(Work instruction):
Each line below with the word "Rivet" needs to be copied.

======== Records supplied ========

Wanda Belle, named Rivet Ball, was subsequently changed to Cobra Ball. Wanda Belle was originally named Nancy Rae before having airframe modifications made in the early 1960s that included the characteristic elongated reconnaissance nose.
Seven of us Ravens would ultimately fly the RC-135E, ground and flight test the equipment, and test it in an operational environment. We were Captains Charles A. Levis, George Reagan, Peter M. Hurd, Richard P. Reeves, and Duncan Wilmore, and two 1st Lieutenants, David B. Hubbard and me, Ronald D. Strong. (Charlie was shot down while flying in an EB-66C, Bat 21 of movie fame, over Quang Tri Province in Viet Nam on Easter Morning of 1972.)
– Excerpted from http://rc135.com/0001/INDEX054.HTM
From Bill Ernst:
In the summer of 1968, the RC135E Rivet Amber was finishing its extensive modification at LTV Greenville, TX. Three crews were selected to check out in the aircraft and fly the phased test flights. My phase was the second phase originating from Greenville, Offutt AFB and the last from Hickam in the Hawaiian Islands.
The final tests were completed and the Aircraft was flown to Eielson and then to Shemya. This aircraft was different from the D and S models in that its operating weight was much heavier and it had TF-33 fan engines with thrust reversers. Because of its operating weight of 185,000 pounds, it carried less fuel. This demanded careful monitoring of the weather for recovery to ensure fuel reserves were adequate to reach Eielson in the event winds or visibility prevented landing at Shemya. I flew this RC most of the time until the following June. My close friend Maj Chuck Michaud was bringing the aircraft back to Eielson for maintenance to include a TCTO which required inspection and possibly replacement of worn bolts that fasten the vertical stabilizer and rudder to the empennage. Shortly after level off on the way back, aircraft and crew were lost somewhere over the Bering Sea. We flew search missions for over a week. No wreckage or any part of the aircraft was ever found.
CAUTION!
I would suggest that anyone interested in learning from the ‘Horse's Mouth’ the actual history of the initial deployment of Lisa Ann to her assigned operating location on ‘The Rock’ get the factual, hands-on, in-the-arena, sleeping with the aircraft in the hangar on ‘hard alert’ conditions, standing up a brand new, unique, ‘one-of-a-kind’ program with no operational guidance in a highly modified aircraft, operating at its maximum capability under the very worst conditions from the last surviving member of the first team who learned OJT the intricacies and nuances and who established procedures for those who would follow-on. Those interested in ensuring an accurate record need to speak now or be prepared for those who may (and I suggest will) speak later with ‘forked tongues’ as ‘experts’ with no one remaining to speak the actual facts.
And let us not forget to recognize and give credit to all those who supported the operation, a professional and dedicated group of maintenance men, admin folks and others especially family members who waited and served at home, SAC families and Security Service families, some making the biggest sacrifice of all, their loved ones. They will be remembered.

========

(Response below):
Wanda Belle, named Rivet Ball, was subsequently changed to Cobra Ball. Wanda Belle was originally named Nancy Rae before having airframe modifications made in the early 1960s that included the characteristic elongated reconnaissance nose.
In the summer of 1968, the RC135E Rivet Amber was finishing its extensive modification at LTV Greenville, TX. Three crews were selected to check out in the aircraft and fly the phased test flights. My phase was the second phase originating from Greenville, Offutt AFB and the last from Hickam in the Hawaiian Islands.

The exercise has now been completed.